Text segment:
11 (bonus random question). Does anyone still use the Sony XDCAM Disc system? I just discovered this even existed about a month ago and it fascinates me. At first I thought it was blu-ray in a disc caddy, but apparently not. Though it must be a variation of blu-ray technology with such similar disc capacities. I'm curious how widespread this system was and why it took this long for me to even hear about it.
 
Bit depth is 'levels' between black and white.

255 for 8 bit
1024 for 10 bit
4096 for 12 bit

As you can see 10 and 12 bit have much more tonality which particularly comes inportant when grading an image or recording a wide dynamic range.

This I found
https://datavideo.com/us/article/What are 8-bit, 10-bit, 12-bit, 4:4:4, 4:2:2 and 4:2:0

Has a nice pic of 420 colour - getting 8 pixels and squashing them into 2!

=======

2 - see answer to 8
with a target display of 8 bit why have a 10 bit file
50mbs was considered to be the best combo of file size and image quality for HD.
Broadcasters store huge amounts of data.. so minimising it is good.
Its too little (for aquisition) because today we have 4k, we crop, we grade, we stabilise

3) 4 *

4) bitrate defines file size so any file of the same bitrate is the same size

5) 16* 8bit and 4 * 10 bit

6) because is is a poor method of compression - compression must be targetted to degrade the image in manners that our brains dont notice. eg off colour and compressed shadows we dont notice too much.

(By poor method of compression an example could be remove the green channel.. 2/3 the file size but instant odd colour.. a poor method)

7) because we dont need such small codecs in the age of cheap cards and drives

8) This one to think on. A 10 bit file does NOT look better on an 8 bit monitor. The monitor just crushes all the gradients (colour levels) toghether - a 10 bit file only has value as a place to grade from. Once you grade that file because it can store colours that an 8 bit cannot. The transformations performed in grading may 'need' those colours (when a colour is 'missing' we get banding)

9) ONe wonders what compressed raw really is. As raw is just a bunch of numbers off the sensor. The C200 at 50p has '10bit' raw - I think it is just some form of canon codec though.


11) afaik solid state. (camera cards) are cheaper smaller more reliable and one would therefore be nuts to use moving disk recording apart from getting some old school vibe.
 
8) Most panels in the pro world are usually 8-bit today, and most panels that are called 10-bit are really 8-bit that are dithered (8+2). True 10-bit panels are usually $$$.

11) Surprisingly yes. This year, I’ve shot several times on one of the popular cable real estate “reality” type shows and the crew that I have worked with still uses XDCAM HD discs and cameras. And as a side note, the codec itself is still alive & kicking and being used daily, mostly in ENG on SxS card based cameras. Side note 2: The F55/5 can record in the XDCAM HD codec, too(along with many other codecs including HDCAM SR).

Given data:

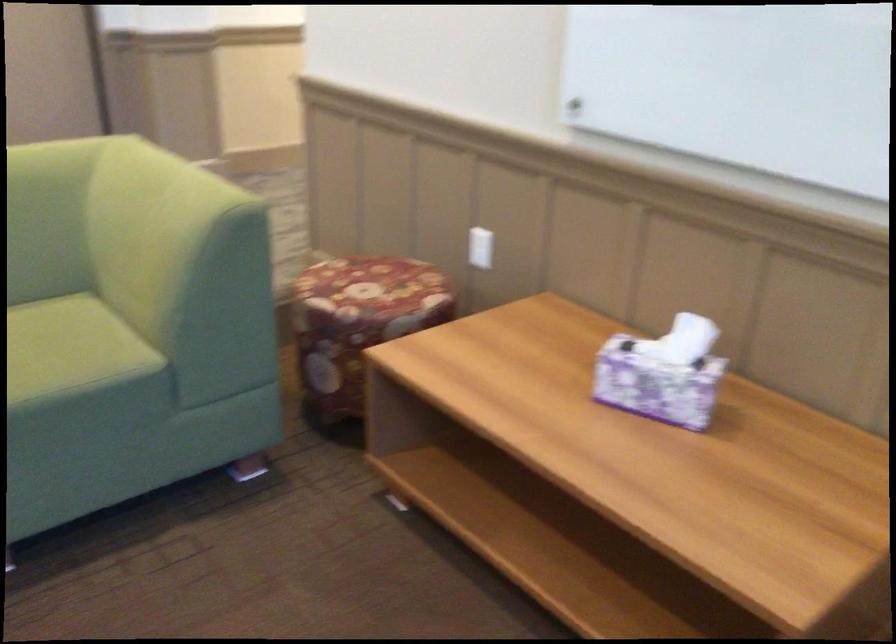
Locate an element on the screen. white light switch is located at coordinates (479, 247).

Work request 1:
Answer these questions using the forum thread above on video bit depth and codecs.
(a) How many levels between black and white does the thread give for 10 bit?
(b) What bitrate was considered the best combination of file size and image quality for HD?
(c) According to the final reply, which codec, other than XDCAM HD, can the F55/5 also record in?
Work request 2: Write the next part of the forum thread on video bit depth and codecs, picking up after its final reply.

Response 1:
(a) 1024
(b) 50mbs
(c) HDCAM SR

Response 2:
Many big-name reality shows, especially Survivor have been using XDCAM optical for more than 10 years. It was a great medium for it's time, but can't compete with modern solid state memory cards and drives.
 
FWIW, high end/pro (medium format) cameras use 16-bit color space. Many consider 14-bit sufficient and 16-bit excessive but, when you're doing mag covers, 16-bit is what is expected.

As to codecs, they're a constantly moving target. When the first "consumer" 4K (JVC HMQ-10U) camcorder came out in 2012, it had a (four stream) 8-bit 144 Mbps MPEG-4 and it was considered the state of the art for $4,000. A year after GH-4 was released with 8-bit 4:2:0 in February, 2014, Panasonic added an external 10-bit 4:2:2 via Atmos Shogun and, for the money, that was the new state of the art. And the bit rates and the recording speeds keep climbing higher and higher. R5 8K DCI Raw is 2.6Gbps. And there's more to come (such as Blackmagic Design Ursa 12K that shoots 120 fps 12k raw at 5:1 compression at ~ 5 Gbps).
 
Bit depth is 'levels' between black and white.


3) 4 *

4) bitrate defines file size so any file of the same bitrate is the same size


Thank you :)
However I'm a little confused about your answer to number three (4 *). Are you saying 4 times (as in four times larger file size) or see answer number 4?
I think I read somewhere else that the file size increases by 125% when going 10bit over 8bit. But I wasn't sure about that.

As for number 4, I apologize. I meant to say bit depth instead of bitrate. So the question should be:

4. How much more file space does adding 4:2:2 take up over 4:2:0 for a given bit depth (10bit, 12bit) over 8bit?

So in other words, how much bigger is 8bit 4:2:2 over 8bit 4:2:0 or 10bit 4:2:2 over 10bit 4:2:0?
 
The answer to 3 is 'four times'

I dont know the answer to 4 but it may be mentioned in that link.

I think the answer to four is 4+4+4 =12 4+2+0=6

so 4:2:0 footage is 1/2 the size of 4:4:4 footage

but that is before other compression elements are brought into play.

My own experiments says the other compression elements actualy make more difference than these numbers.
 
My math isn't great but I think that would mean that 4:2:2 would then be something like 33% larger. 4+2+2=8. Which seems like it would make sense.

10bit being four times larger doesn't seem like it would make sense though. On paper it does, but in practice it doesn't seem to me like a 10bit 4:2:0 file is four times larger in file size than an 8bit 4:2:0 file.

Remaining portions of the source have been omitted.